First, the book is full of grammatical errors and misused words. For example, Shafer consistently uses the word "parameter" incorrectly in place of "perimeter" and he has real problems with subjective, objective, and reflexive pronouns (his editor should be ashamed).
Second, Shafer's Bible scholarship is questionable: characters refer to Eve by name long before she and Adam are cast out of Eden (in the Bible, she isn't named until after God discovers that they've eaten the forbidden fruit); characters refer to animals in Eden by name before Adam is created (Adam is the one who actually names the animals); Adam & Eve are forbidden to eat the fruit of the tree of knowledge of good and evil AND the fruit of the tree of life (in the Bible, God only forbids them to eat of the former, but evicts them from Eden so they won't eat the fruit of the latter). I understand that Shafer is writing about events that might have happened, but he could have worked much harder to reconcile his additions to the story with what is told in the Bible.

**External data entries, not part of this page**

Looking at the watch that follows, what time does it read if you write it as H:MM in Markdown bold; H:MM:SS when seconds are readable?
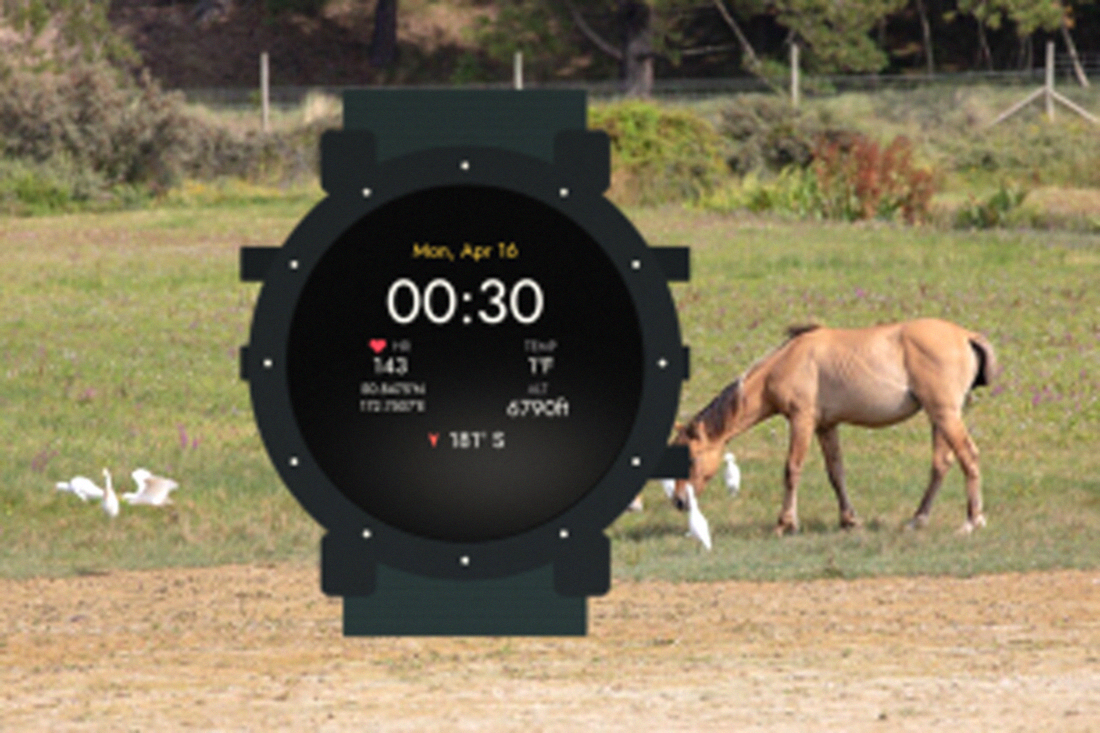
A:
**0:30**
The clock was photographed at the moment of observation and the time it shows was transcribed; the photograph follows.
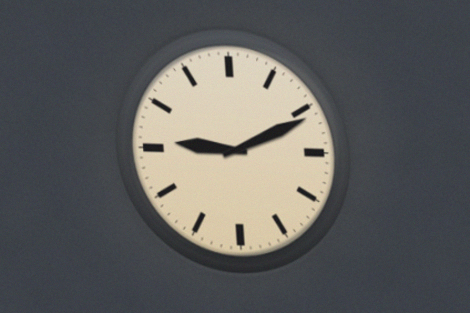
9:11
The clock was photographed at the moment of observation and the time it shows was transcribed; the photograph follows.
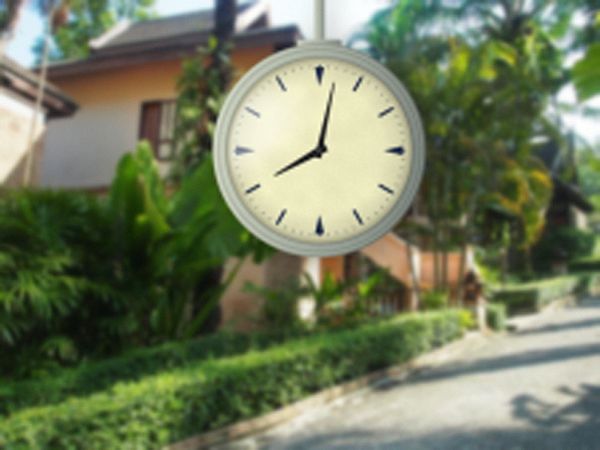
8:02
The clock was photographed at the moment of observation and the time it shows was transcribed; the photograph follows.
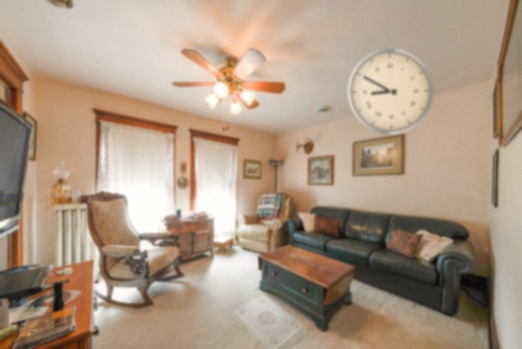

Third, Shafer includes debates and logical discussions throughout the book, but the logic he uses is replete with fallacies and holes. After Lucifer asks several non-rhetorical questions, another character remarks that Lucifer speaks the truth (questions can be neither true nor false, only valid or invalid - it's the answers to those questions that are true or false). The debate that takes place near the end of the book is little more than a barrage of ad hominem fallacies, name-calling, and red herrings. All of this is pointless, though, since faith is not dependent on logic.
All in all, this book was very disappointing, and I would encourage anyone seeking good Christian literature to look elsewhere.